- Não, obrigado. Não me apetece -, acrescentou Ravelston, com uma prontidão suspeita.
Vislumbrara as chávenas sujas junto do guarda-fogo e o repelente lava-loiça comum no rés-do-chão. Gordon compreendeu perfeitamente o motivo da recusa do chá. A atmosfera geral do que o circundava produzira-lhe uma espécie de choque. A horrível mistura de odores de despejos e do bacalhau, na escada! Ravelston olhou, afundado na execrável cama. E, que diabo, Gordon era um cavalheiro! Noutra altura, teria repudiado semelhante ideia, mas naquele ambiente povoado de percevejos era impossível. Todos os instintos de classe que julgava não possuir ergueram-se em revolta. Afigurava-se-lhe inconcebível pensar que alguém inteligente e culto vivesse num lugar daqueles. Desejava incitar Gordon a abandonar aquilo, reanimar-se, procurar uma ocupação de remuneração decente e viver como um cavalheiro. Mas não o fez, claro. Não se podem dizer coisas daquelas. Entretanto, Gordon apercebia-se do que se passava na mente do outro e sentia-se algo divertido. Não lhe consagrava a mínima gratidão por ter vindo visitá-lo. Por outro lado, não se envergonhava do cenário em que se instalara, ao contrário do que outrora teria acontecido. Havia mesmo uma ponta de malícia na maneira como falava.

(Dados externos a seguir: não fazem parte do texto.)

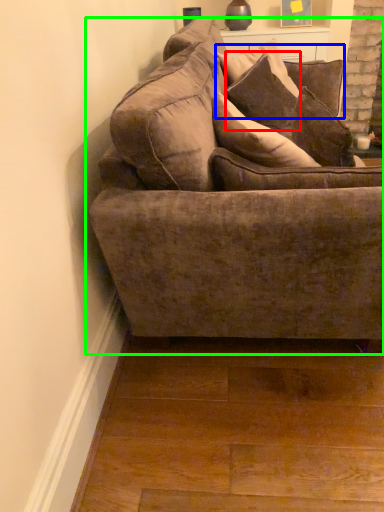
Question: Based on their relative distances, which object is nearer to pillow (highlighted by a red box)? Choose from pillow (highlighted by a blue box) and studio couch (highlighted by a green box).

Choices:
 (A) pillow
 (B) studio couch

Answer: (A)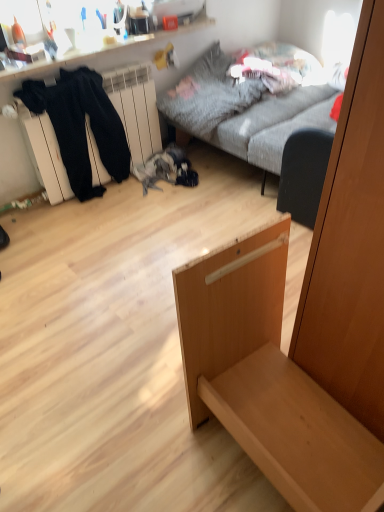
Question: Can black fabric armchair at center be found inside gray fabric couch at upper center?

Choices:
 (A) yes
 (B) no

Answer: (A)

Question: Is gray fabric couch at upper center aimed at black fabric armchair at center?

Choices:
 (A) yes
 (B) no

Answer: (B)

Question: Can you confirm if gray fabric couch at upper center is wider than black fabric armchair at center?

Choices:
 (A) no
 (B) yes

Answer: (B)

Question: Are gray fabric couch at upper center and black fabric armchair at center making contact?

Choices:
 (A) yes
 (B) no

Answer: (B)

Question: Is gray fabric couch at upper center to the left of black fabric armchair at center from the viewer's perspective?

Choices:
 (A) no
 (B) yes

Answer: (A)

Question: Is black fabric armchair at center taller or shorter than gray fabric couch at upper center?

Choices:
 (A) tall
 (B) short

Answer: (B)

Question: Is black fabric armchair at center bigger or smaller than gray fabric couch at upper center?

Choices:
 (A) small
 (B) big

Answer: (A)

Question: Is black fabric armchair at center to the left or to the right of gray fabric couch at upper center in the image?

Choices:
 (A) left
 (B) right

Answer: (A)

Question: In the image, is black fabric armchair at center positioned in front of or behind gray fabric couch at upper center?

Choices:
 (A) behind
 (B) front

Answer: (A)

Question: Is gray fabric couch at upper center in front of or behind black fabric armchair at center in the image?

Choices:
 (A) front
 (B) behind

Answer: (A)

Question: Does point (221, 130) appear closer or farther from the camera than point (317, 166)?

Choices:
 (A) farther
 (B) closer

Answer: (A)

Question: Considering the positions of gray fabric couch at upper center and black fabric armchair at center in the image, is gray fabric couch at upper center wider or thinner than black fabric armchair at center?

Choices:
 (A) thin
 (B) wide

Answer: (B)

Question: From a real-world perspective, is gray fabric couch at upper center above or below black fabric armchair at center?

Choices:
 (A) above
 (B) below

Answer: (A)

Question: Based on their positions, is light wood drawer at center located to the left or right of gray fabric couch at upper center?

Choices:
 (A) right
 (B) left

Answer: (B)

Question: In terms of size, does light wood drawer at center appear bigger or smaller than gray fabric couch at upper center?

Choices:
 (A) big
 (B) small

Answer: (B)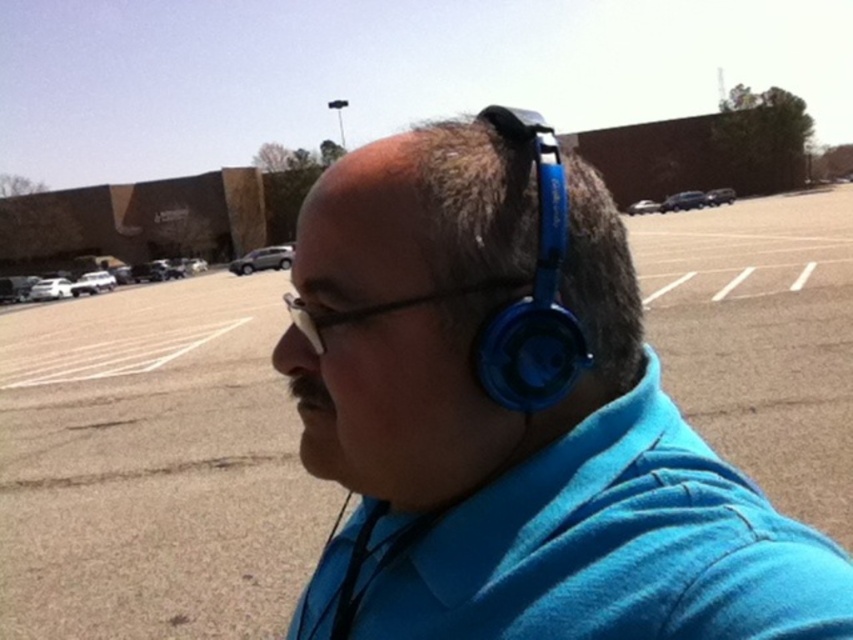
Can you confirm if blue matte headphones at center is positioned to the left of blue plastic headphones at upper right?

No, blue matte headphones at center is not to the left of blue plastic headphones at upper right.

Does blue matte headphones at center have a greater width compared to blue plastic headphones at upper right?

Yes, blue matte headphones at center is wider than blue plastic headphones at upper right.

The width and height of the screenshot is (853, 640). I want to click on blue matte headphones at center, so click(x=514, y=420).

You are a GUI agent. You are given a task and a screenshot of the screen. Output one action in this format:
    pyautogui.click(x=<x>, y=<y>)
    Task: Click on the blue matte headphones at center
    The width and height of the screenshot is (853, 640).
    Given the screenshot: What is the action you would take?
    pyautogui.click(x=514, y=420)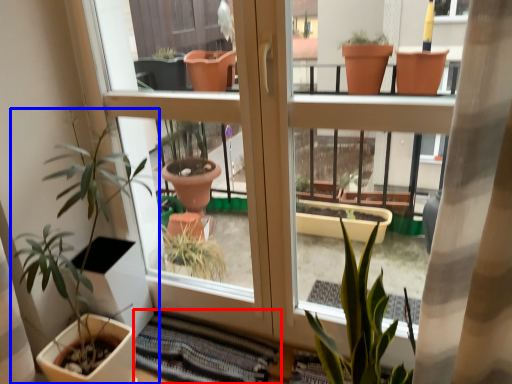
Question: Which point is further to the camera, atrium (highlighted by a red box) or houseplant (highlighted by a blue box)?

Choices:
 (A) atrium
 (B) houseplant

Answer: (A)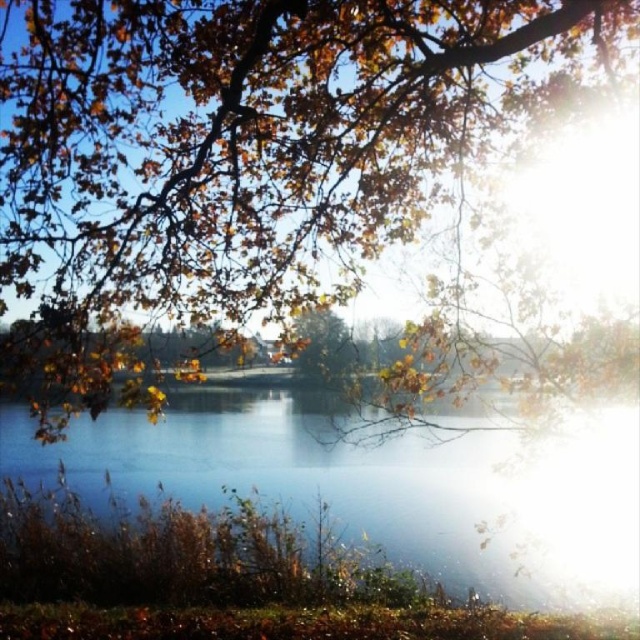
Question: Does golden leafy branches at upper center lie behind clear water at center?

Choices:
 (A) yes
 (B) no

Answer: (B)

Question: Which point is closer to the camera taking this photo?

Choices:
 (A) (356, 474)
 (B) (92, 349)

Answer: (B)

Question: Which of the following is the closest to the observer?

Choices:
 (A) (83, 17)
 (B) (292, 499)

Answer: (A)

Question: Does golden leafy branches at upper center appear on the right side of clear water at center?

Choices:
 (A) yes
 (B) no

Answer: (B)

Question: Does golden leafy branches at upper center appear over clear water at center?

Choices:
 (A) yes
 (B) no

Answer: (A)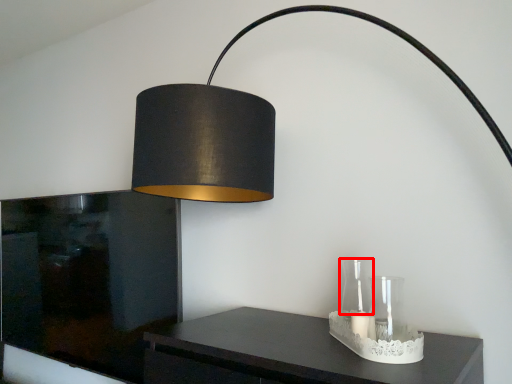
Question: From the image's perspective, what is the correct spatial positioning of glass vase (annotated by the red box) in reference to glass vase?

Choices:
 (A) below
 (B) above

Answer: (A)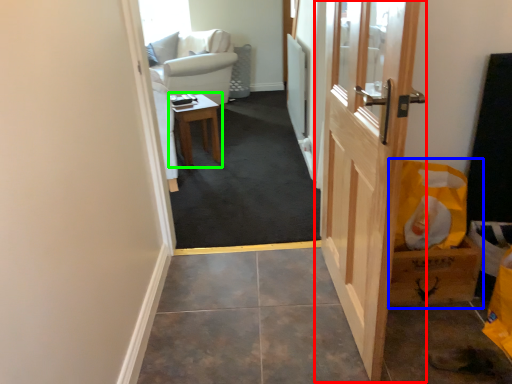
Question: Which is farther away from door (highlighted by a red box)? cardboard box (highlighted by a blue box) or table (highlighted by a green box)?

Choices:
 (A) cardboard box
 (B) table

Answer: (B)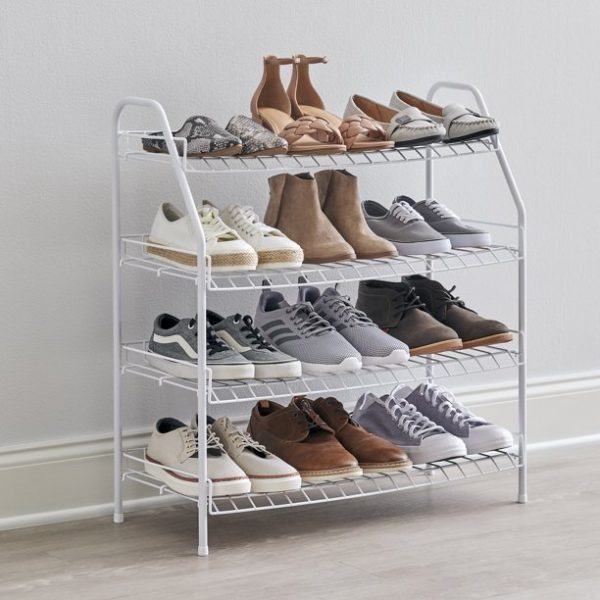
Where is `shoes on second shelf`? The image size is (600, 600). shoes on second shelf is located at coordinates (444, 219), (412, 230), (363, 240), (316, 241), (268, 252), (230, 250).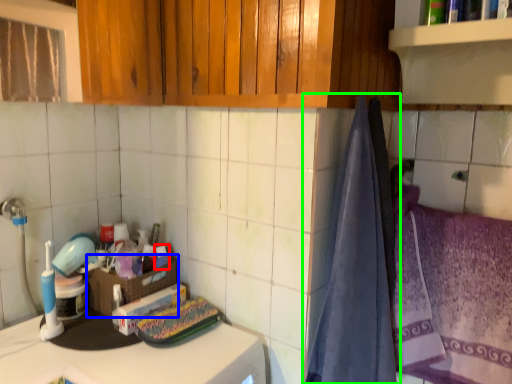
Question: Which is farther away from toiletry (highlighted by a red box)? basket (highlighted by a blue box) or curtain (highlighted by a green box)?

Choices:
 (A) basket
 (B) curtain

Answer: (B)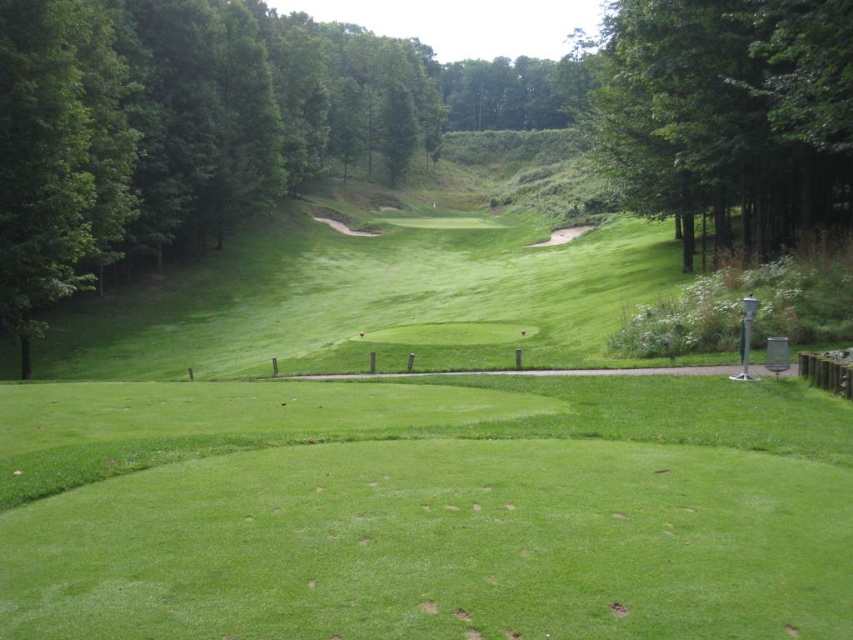
Question: Does green grassy field at center have a larger size compared to green leafy tree at left?

Choices:
 (A) no
 (B) yes

Answer: (A)

Question: Estimate the real-world distances between objects in this image. Which object is closer to the green leafy tree at upper right?

Choices:
 (A) green grassy field at center
 (B) green leafy tree at left

Answer: (A)

Question: Can you confirm if green leafy tree at left is positioned below green leafy tree at upper right?

Choices:
 (A) no
 (B) yes

Answer: (A)

Question: Does green leafy tree at left have a smaller size compared to green leafy tree at upper right?

Choices:
 (A) yes
 (B) no

Answer: (B)

Question: Which object appears farthest from the camera in this image?

Choices:
 (A) green grassy field at center
 (B) green leafy tree at left
 (C) green leafy tree at upper right

Answer: (B)

Question: Which object is farther from the camera taking this photo?

Choices:
 (A) green leafy tree at left
 (B) green grassy field at center
 (C) green leafy tree at upper right

Answer: (A)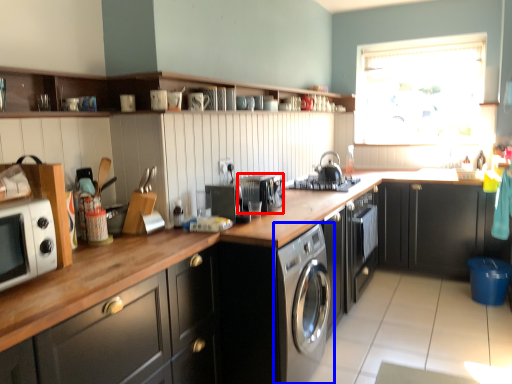
Question: Which point is closer to the camera, appliance (highlighted by a red box) or washing machine (highlighted by a blue box)?

Choices:
 (A) appliance
 (B) washing machine

Answer: (B)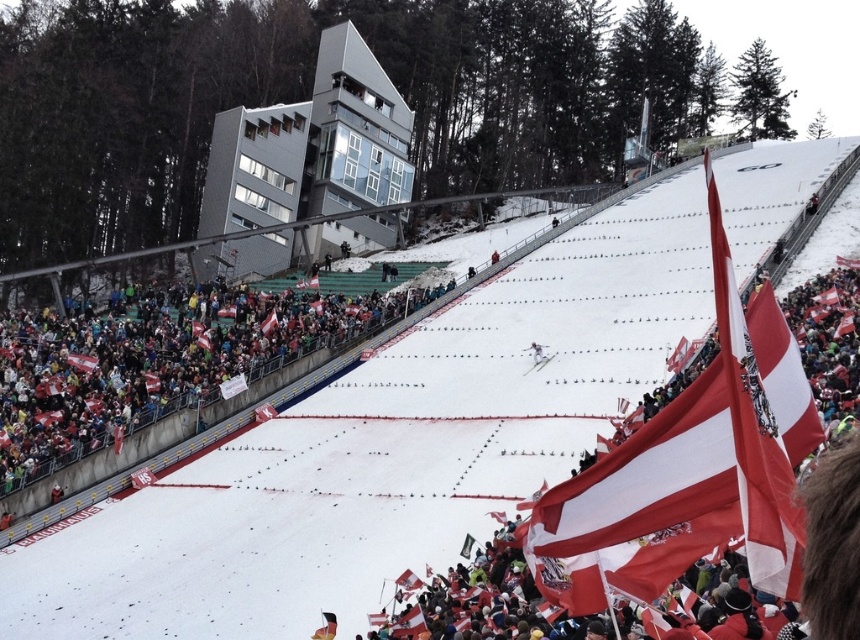
Does point (355, 324) come farther from viewer compared to point (531, 356)?

Yes, point (355, 324) is behind point (531, 356).

Can you confirm if white snow at lower left is positioned above white glossy snowboarder at center?

Indeed, white snow at lower left is positioned over white glossy snowboarder at center.

Image resolution: width=860 pixels, height=640 pixels. Identify the location of white snow at lower left. (152, 365).

Can you confirm if red/white fabric flag at lower right is smaller than white snow at lower left?

No, red/white fabric flag at lower right is not smaller than white snow at lower left.

Is point (797, 595) more distant than point (424, 291)?

No, it is in front of (424, 291).

Is point (674, 500) positioned before point (189, 406)?

Yes, it is.

Locate an element on the screen. red/white fabric flag at lower right is located at coordinates (696, 464).

Who is shorter, red/white fabric flag at lower right or metallic gray building at upper center?

red/white fabric flag at lower right

Identify the location of red/white fabric flag at lower right. (696, 464).

Between point (688, 449) and point (229, 253), which one is positioned in front?

Point (688, 449) is more forward.

In order to click on red/white fabric flag at lower right in this screenshot , I will do `click(696, 464)`.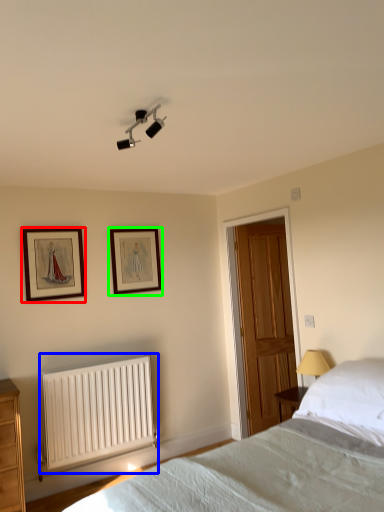
Question: Which object is the farthest from picture frame (highlighted by a red box)? Choose among these: radiator (highlighted by a blue box) or picture frame (highlighted by a green box).

Choices:
 (A) radiator
 (B) picture frame

Answer: (A)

- Julga-me um falhado, sem dúvida - observou para o tecto.
- De modo algum. Por que havia de julgar?
- Julga, sim. Considera-me um falhado por viver neste buraco imundo, em vez de procurar um emprego decente. Pensa que devia tentar voltar para a New Albion.
- Que ideia! Nem me passou pela cabeça. Compreendo perfeitamente a sua posição, como lhe disse noutra ocasião. Creio que tem toda a razão, em princípio.
- E acha que os princípios são aceitáveis, desde que não se ponham em prática.
- Nada disso. No entanto, levanta-se sempre a dúvida: quando é que se põem em prática?
- É muito simples. Declarei guerra ao dinheiro, atitude que me conduziu à presente situação.
Ravelston fez deslizar o nó do indicador pelo nariz e moveu-se na cadeira com desconforto.